We're calling for an end to factory farming in wake of mass farm animal deaths in Hurricane Florence
Storm’s toll reveals staggering scale of animals suffering on factory farms and environmental toll from waste management overflow
At least 3.4 million chickens and turkeys and 5,500 pigs have been reported to have been killed in the wake of Hurricane Florence, due to the massive flooding caused by the storm’s record-breaking rainfall.
Those figures include at least 1.7 million broiler chickens owned by a single producer, Sanderson Farms. With many farmers still unable to reach their properties to assess damage and livestock health and feed animals, these numbers are expected to rise.
Multiple hog waste lagoons in North Carolina have also been damaged or breached in flooding, threatening local communities with pollution and contaminants.

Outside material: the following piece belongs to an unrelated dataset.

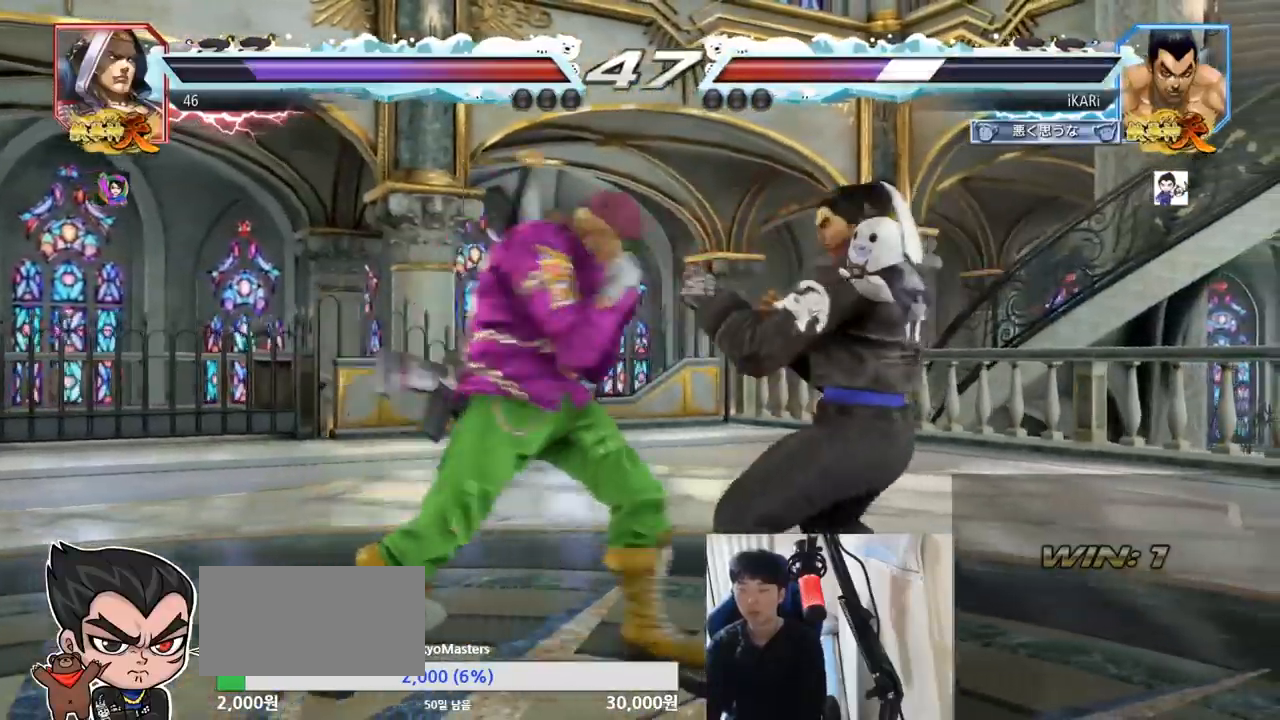
{"buttons": ["SQUARE"], "left_stick": "center"}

“These animals are the forgotten victims of disasters and the shocking casualties illustrate the sheer scale of intensive farming operations in the United States,” said Alesia Soltanpanah, our Executive Director here in the US.
“By design, factory farming subjects animals to a life of cruelty and puts animals and local communities at risk, especially during disasters.
It is intolerable that mother pigs will have drowned whilst locked in their cages and that chickens and turkeys had no ability to escape rising floodwaters.
We urge farms to incorporate animals into their long-term disaster management plans and evaluate their infrastructure’s ability to withstand natural disasters.
Chickens and pigs are not mere assets or commodities – they are living, feeling animals capable of feeling pain and suffering.
Even in good weather conditions, low welfare intensive farming operations increase environmental and health risks.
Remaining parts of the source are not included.